Is Russian Central Bank collapsing ruble by trillion?

Is Russian Central Bank collapsing ruble by trillion?

The Central Bank of Russia started its work towards increasing the supply of rubles in the money market, despite the decline in oil prices, which endangers the stability of the exchange rate.

In particular, instead of deposit operations, which have been implemented over the past two weeks to withdraw excess liquidity from the system, the Bank of Russia will resume repurchase agreements (RP), the bank's press service said.

As a result, the banking system will regain 400 billion rubles left at the Central Bank's deposits a week ago.

In addition, the Bank of Russia will issue 620 billion rubles, which will be offered to banks as a loan with an interest rate of 10%.

In total, there can be 1.02 trillion rubles on the market during one day, reports.

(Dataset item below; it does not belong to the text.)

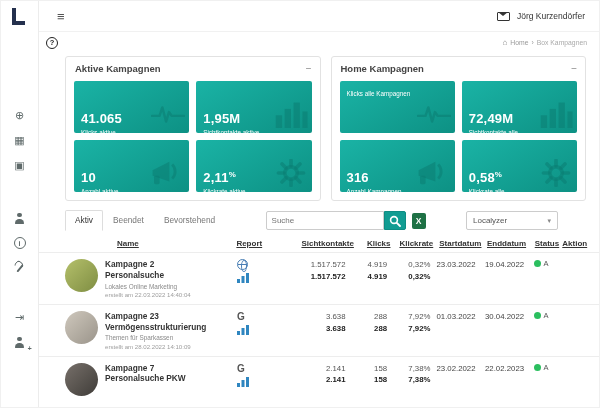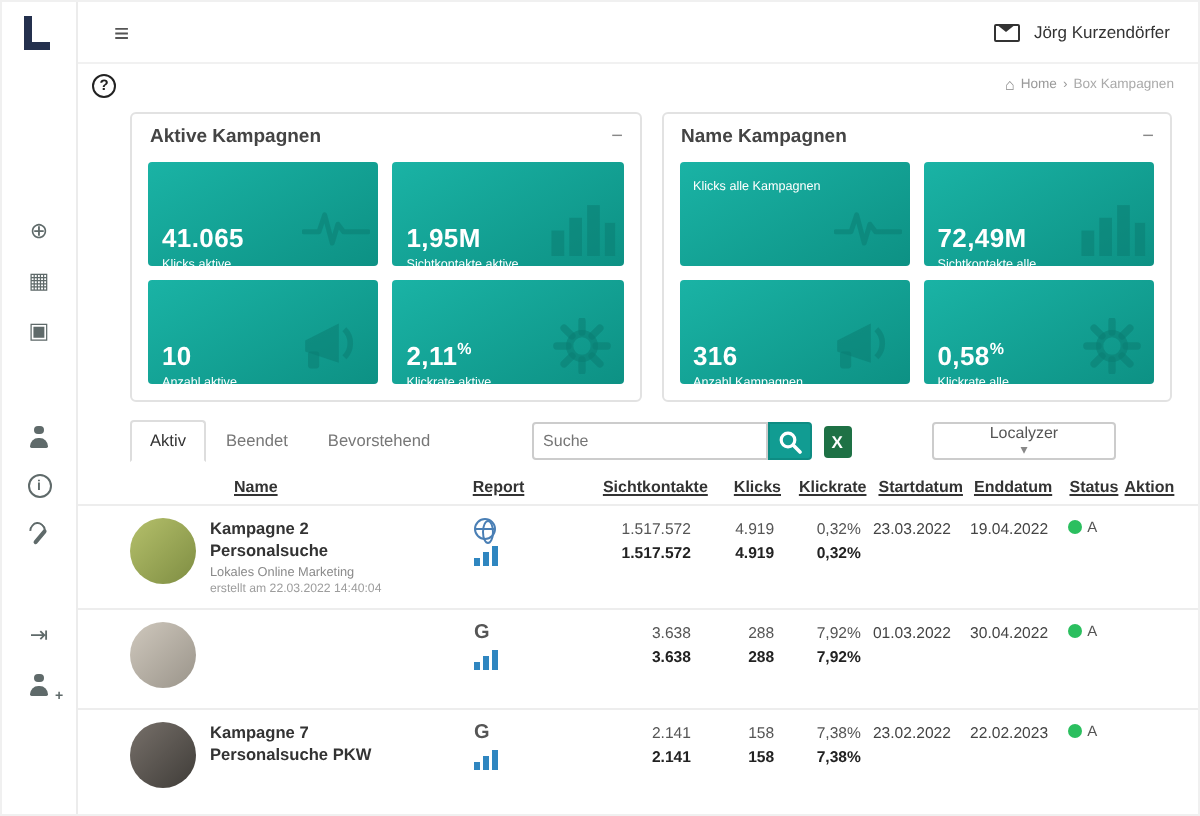"Name Kampagnen" span.panel-title { text: Name -> Home }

An associate professor of Stock Markets and Financial Engineering of RANEPA, Vasiliy Yakimkin, speaking with a correspondent of Vestnik Kavkaza, explained that the Russian Central Bank seeks to increase both medium and short-term liquidity. "I think that now many financial flows will be directed to the foreign exchange market, therefore, the ruble may be under pressure, especially considering that the key interest rate was reduced on Friday. If the US Federal Reserve decides to raise its key rate, the dollar will go up, while commodity assets, on the contrary, will go down, as well as the ruble," the expert warned.

"On the other hand, in order to avoid negative consequences, the central bank will attract excess liquidity from the credit institutions, perhaps even by [the rate of] 10.5% As a minimum, it will soften the strong pressure on the currency market," Vasily Yakimkin added, assessing the highest dollar exchange rate at the level of 67-68 rubles.

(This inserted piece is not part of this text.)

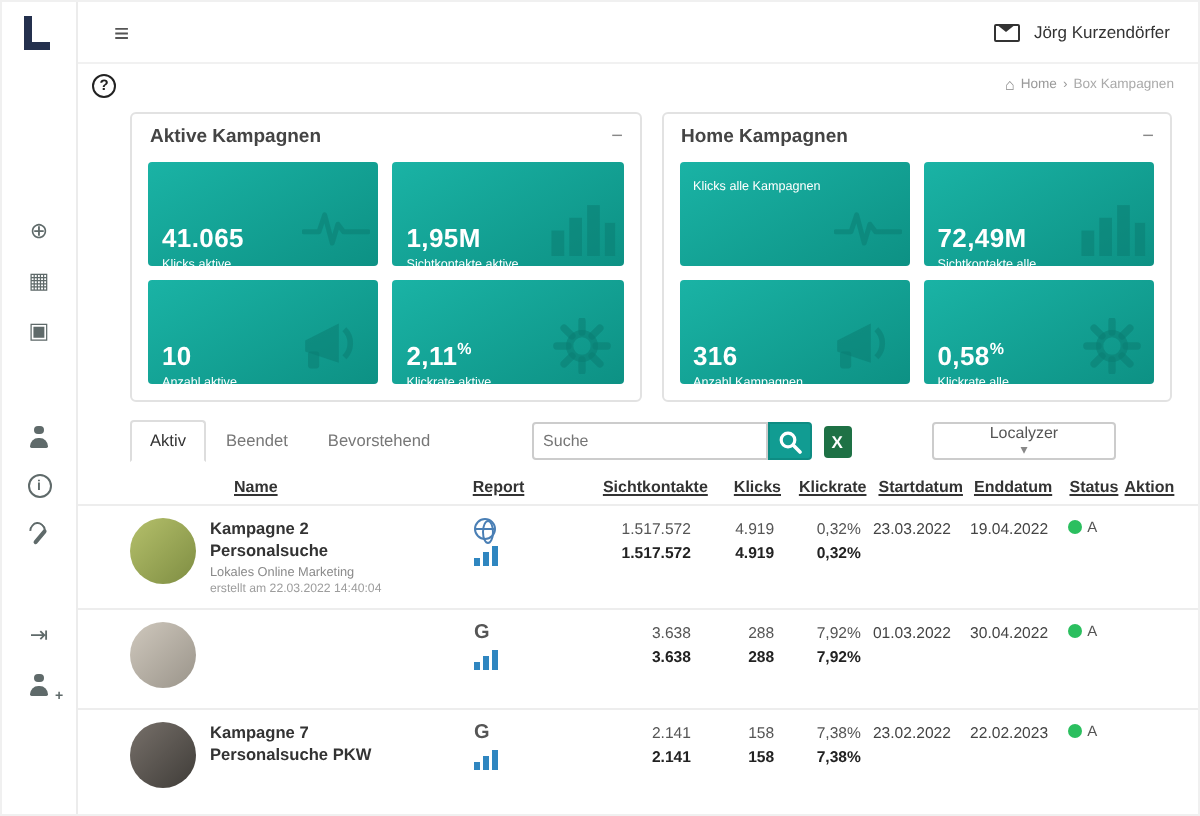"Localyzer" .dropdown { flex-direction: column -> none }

The economist rejected opinions prevailing in some media that the prepared collapse of the ruble is associated with the completion of the electoral cycle. "In general, there is a strong lobby of a weak ruble in Russia. If the cost of production is low, it is possible to minimize the costs and receive benefits when supplying to foreign markets. In fact, the main challenge now is to start exports of small and medium businesses, and this requires a weak ruble," he recalled.